Comme Friedrich Hayek l'a
écrit en 1932, « au lieu d'encourager la liquidation
inévitable des malinvestissements provoqués par le boom au
cours des trois dernières années, tous les moyens
concevables ont été utilisés pour empêcher que ce
réajustement se fasse; et l'un de ces moyens, qui a été
essayé à plusieurs reprises bien que sans succès, des
premières jusqu'aux plus récentes phases de la dépression,
est celui d'une politique délibérée d'expansion du crédit.

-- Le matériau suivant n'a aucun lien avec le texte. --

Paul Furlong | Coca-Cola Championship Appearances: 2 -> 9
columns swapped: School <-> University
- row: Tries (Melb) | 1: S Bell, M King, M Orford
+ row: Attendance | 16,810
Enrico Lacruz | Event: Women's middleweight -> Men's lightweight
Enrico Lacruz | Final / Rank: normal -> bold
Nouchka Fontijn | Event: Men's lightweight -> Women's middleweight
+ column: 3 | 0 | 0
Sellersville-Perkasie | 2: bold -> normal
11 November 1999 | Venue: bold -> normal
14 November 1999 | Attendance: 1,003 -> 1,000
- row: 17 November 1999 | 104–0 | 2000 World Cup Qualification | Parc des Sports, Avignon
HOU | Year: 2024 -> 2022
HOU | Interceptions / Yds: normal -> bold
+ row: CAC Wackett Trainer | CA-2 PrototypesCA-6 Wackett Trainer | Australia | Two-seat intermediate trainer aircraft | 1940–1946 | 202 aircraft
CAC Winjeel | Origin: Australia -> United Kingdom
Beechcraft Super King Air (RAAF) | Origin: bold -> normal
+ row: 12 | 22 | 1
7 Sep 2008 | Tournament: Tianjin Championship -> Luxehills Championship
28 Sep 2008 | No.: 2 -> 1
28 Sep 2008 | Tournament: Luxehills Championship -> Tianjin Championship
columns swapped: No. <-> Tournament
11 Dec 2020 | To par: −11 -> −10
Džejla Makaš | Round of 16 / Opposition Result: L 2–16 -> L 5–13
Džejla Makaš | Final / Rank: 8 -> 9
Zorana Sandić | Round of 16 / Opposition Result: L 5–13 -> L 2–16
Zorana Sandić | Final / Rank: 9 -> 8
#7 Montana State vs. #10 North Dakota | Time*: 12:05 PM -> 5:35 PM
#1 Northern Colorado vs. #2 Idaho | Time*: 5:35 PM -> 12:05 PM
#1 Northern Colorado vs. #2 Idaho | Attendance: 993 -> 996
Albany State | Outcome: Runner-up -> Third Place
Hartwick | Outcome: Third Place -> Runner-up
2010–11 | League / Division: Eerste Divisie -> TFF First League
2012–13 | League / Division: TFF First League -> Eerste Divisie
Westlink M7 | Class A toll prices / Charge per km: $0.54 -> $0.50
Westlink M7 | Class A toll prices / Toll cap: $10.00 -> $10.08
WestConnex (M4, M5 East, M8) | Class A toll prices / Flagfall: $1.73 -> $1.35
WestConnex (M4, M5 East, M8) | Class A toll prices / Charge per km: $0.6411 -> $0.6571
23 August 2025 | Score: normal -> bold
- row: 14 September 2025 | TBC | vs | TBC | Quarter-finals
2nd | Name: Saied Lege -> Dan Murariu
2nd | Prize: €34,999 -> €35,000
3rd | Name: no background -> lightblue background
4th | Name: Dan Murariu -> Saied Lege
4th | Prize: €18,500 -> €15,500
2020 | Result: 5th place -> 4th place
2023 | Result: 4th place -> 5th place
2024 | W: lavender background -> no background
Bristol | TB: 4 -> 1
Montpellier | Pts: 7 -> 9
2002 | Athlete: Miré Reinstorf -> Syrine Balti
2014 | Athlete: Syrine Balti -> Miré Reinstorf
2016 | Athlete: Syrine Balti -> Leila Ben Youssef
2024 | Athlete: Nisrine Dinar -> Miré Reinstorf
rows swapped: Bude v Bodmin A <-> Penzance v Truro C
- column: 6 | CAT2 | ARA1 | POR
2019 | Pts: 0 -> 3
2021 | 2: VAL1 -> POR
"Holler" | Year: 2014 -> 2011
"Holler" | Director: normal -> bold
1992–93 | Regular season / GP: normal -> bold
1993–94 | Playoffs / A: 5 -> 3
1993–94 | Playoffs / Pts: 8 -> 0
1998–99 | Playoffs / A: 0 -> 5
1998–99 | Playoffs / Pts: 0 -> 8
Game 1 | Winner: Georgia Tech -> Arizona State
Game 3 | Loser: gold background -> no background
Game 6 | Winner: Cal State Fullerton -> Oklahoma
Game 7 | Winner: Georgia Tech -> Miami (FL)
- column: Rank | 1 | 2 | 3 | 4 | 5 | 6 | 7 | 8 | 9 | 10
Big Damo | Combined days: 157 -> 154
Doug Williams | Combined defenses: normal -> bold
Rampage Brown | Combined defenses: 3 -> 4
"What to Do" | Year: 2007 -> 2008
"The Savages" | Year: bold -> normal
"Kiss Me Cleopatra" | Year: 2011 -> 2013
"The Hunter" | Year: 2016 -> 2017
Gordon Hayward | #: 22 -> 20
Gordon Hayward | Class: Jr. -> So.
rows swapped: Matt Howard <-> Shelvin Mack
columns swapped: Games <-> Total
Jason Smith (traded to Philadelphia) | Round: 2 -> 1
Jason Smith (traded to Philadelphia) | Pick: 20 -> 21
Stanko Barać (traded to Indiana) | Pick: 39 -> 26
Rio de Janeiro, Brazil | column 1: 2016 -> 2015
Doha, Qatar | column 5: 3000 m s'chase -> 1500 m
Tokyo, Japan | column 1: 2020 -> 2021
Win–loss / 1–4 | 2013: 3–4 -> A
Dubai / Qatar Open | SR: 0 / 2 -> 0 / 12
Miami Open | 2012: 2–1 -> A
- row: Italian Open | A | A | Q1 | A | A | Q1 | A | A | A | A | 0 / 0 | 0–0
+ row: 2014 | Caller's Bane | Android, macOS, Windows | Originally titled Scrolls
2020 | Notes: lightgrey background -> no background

[...] Tenter de combattre la dépression par une expansion
forcée du crédit équivaut à tenter de résoudre le problème
en ayant recours aux méthodes qui l'ont créé...(2) »
Les étatistes de gauche
et de droite dominent presque totalement le débat sur les
solutions à apporter à cette crise. Les seules différences
ont trait à la vitesse avec laquelle les gouvernements
doivent intervenir et l'ampleur des interventions: grosses,
énormes ou gigantesques. Il revient donc aux seuls adhérents
de l'école d'économie autrichienne aujourd'hui de défendre
de manière cohérente le capitalisme et les vertus du libre
marché.
À l'encontre de toutes
les autres écoles, ils prétendent que ce n'est pas le
capitalisme qui est instable, mais plutôt
l'interventionnisme. Ils sont les seuls à pointer vers les
banques centrales – dont on oublie qu'elles sont des
organismes bureaucratiques de planification centralisée d'un
secteur de l'économie, celui qui concerne la monnaie – comme
source de cette instabilité. Et ils sont les seuls à dire
que la solution aux crises provoquées par un gonflement
artificiel du crédit n'est pas d'intervenir davantage pour
maintenir le crédit gonflé et soutenir la demande, mais
plutôt de permettre la liquidation des malinvestissements et
de laisser les marchés se réajuster.
L'évolution de notre
civilisation vers le capitalisme n'est certainement pas une
fatalité. Au contraire, l'interventionnisme semble se
nourrir de sa propre instabilité. Les crises qu'il provoque
sont autant de justifications pour les gouvernements
d'intervenir davantage. Il est clair que la crise actuelle,
comme celle des années 1930, ajoutera à nos vies une
nouvelle couche de structures bureaucratiques et de
restrictions de toutes sortes qui demanderont peut-être des
décennies à déconstruire. Mais si nous voulons sortir de ce
cercle vicieux et retrouver une prospérité stable et
durable, seul le capitalisme pourra nous y mener.